We have covered this closely, and the Supremes have held that the states lack standing here, to bring complaints against changes in immigration policy, from one president to the next, so long as no one's constitutional rights are being violated. And law enforcement has no constitutional right to force compliance with every law, no matter how trivial. That is not an individual right, of any one law officer.
Immigration is the sole province of the federal Executive Branch. Tipton (as we've long said) should never have heard the case, as he knows he lacks jurisdiction -- since his Louisiana and Texas state plaintiffs here. . . lack standing to sue.
I won't quote any of his 96 pages of. . . dreck (but it is here, in full). I will quote the Biden Administration's opposition, which cites a Sixth Circuit decision -- which came out the opposite way from young Tipton's nonsense. The below will be the center of the Fifth Circuit's (or Supremes') reasoning, thus:
. . .Our main concern with the injunction is that we believe these IIRIRA provisions do not eliminate immigration officials’ “broad discretion” to decide who should face enforcement action in the first place. Arizona, 567 U.S. at 396. They address a separate question: the custodial status of individuals who are facing removal proceedings or who have been removed. See 8 U.S.C. § 1226(a),(c); § 1231(a)(2). To the extent the injunction prevents the Attorney General from relying on the memos to release those who are facing enforcement actions and fall within the mandatory detention provisions -- for example, prisoners with qualifying convictions against whom ICE has lodged a detainer (8 U.S.C. § 1226(c)(1)) or individuals subject to removal orders (id. § 1231(a)(2)) -- we see no basis for upsetting it at this stage as that is what the statutes govern.
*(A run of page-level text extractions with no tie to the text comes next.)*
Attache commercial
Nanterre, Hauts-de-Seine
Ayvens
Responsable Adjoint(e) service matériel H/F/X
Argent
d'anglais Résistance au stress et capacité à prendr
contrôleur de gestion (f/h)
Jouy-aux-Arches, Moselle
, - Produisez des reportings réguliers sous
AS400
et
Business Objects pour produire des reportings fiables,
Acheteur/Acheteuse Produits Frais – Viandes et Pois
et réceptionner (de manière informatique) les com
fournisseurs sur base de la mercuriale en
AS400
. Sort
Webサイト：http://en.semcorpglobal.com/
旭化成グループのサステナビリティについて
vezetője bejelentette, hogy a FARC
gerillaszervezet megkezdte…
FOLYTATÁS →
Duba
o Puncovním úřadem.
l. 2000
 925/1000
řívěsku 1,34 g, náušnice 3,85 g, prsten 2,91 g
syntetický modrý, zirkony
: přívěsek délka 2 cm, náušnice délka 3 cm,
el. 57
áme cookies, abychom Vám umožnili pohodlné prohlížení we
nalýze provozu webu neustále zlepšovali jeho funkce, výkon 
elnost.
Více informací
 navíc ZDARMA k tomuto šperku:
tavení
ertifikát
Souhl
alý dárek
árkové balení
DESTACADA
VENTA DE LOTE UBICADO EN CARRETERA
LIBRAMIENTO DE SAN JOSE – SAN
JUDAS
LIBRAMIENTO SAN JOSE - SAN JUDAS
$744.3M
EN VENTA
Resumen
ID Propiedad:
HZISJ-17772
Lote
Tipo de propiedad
The district court’s injunction, however, is not limited to detention decisions of aliens the United States has decided to remove. It is much broader. It enjoins reliance on memos that guide decisions on, among other things, “whether to issue a detainer,” “whether to issue, reissue, serve, file, or cancel a Notice to Appear,” and “whether to stop, question, or arrest a noncitizen.” ICE Memo at 3.
We see the United States likely succeeding on this core foci of the interim enforcement priorities—immigration officials’ ability to prioritize who is subject to investigative and enforcement action in the first place. See Reno, 525 U.S. at 483 (recognizing that law enforcement discretion extends to “initiation or prosecution of various stages in the deportation process,” including the “discretion to abandon the endeavor”). . . .
It is quite telling that neither [Texas or Louisiana] nor the district court have cited a single Supreme Court case requiring law enforcement (state nor federal, criminal nor immigration) to bring charges against an individual or group of individuals. . . .
What is more, in the quarter century that IIRIRA has been on the books, no court at any level previously has held that sections 1226(c)(1) or 1231(a)(2) eliminate immigration officials’ discretion to decide who to arrest or remove. . . . The injunction is STAYED pending appeal in all other respects including the reporting requirements. . . .
On April 12, 2022, the Sixth Circuit granted the governments’ motion to stay the preliminary injunction pending appeal. Order, Arizona v. Biden, No. 22-3272 (6th Cir. April 12, 2022) (attached). The Sixth Circuit, in an opinion by Chief Judge Sutton, reasoned (1) that the States likely lacked standing, id. at 5-8; (2) that the September Guidance likely is unreviewable under the Administrative Procedure Act because it is not final agency action, id. at 9-12; (3) that, even if it were reviewable, Defendants were likely to prevail on the merits because (a) the September Guidance likely is not “contrary to law,” id. at 12-15; (b) the September Guidance likely is not “arbitrary or capricious,” id. at 15-16; and (c) the September Guidance likely was not required to undergo notice-and-comment procedures, id. at 16. For the Court’s convenience, Defendants are attaching a copy of the Sixth Circuit’s opinion to this filing. . . .
Trust that this will be sorted out, on appeal. Young Drew Tipton is just angry. . . that the end-game for his mentor's (Tangerine's) insurrection. . . is at hand. And neither Tipton or Tangerine will ever be elected to federal office, again. So. . . he rages into the night, impotently. Charming.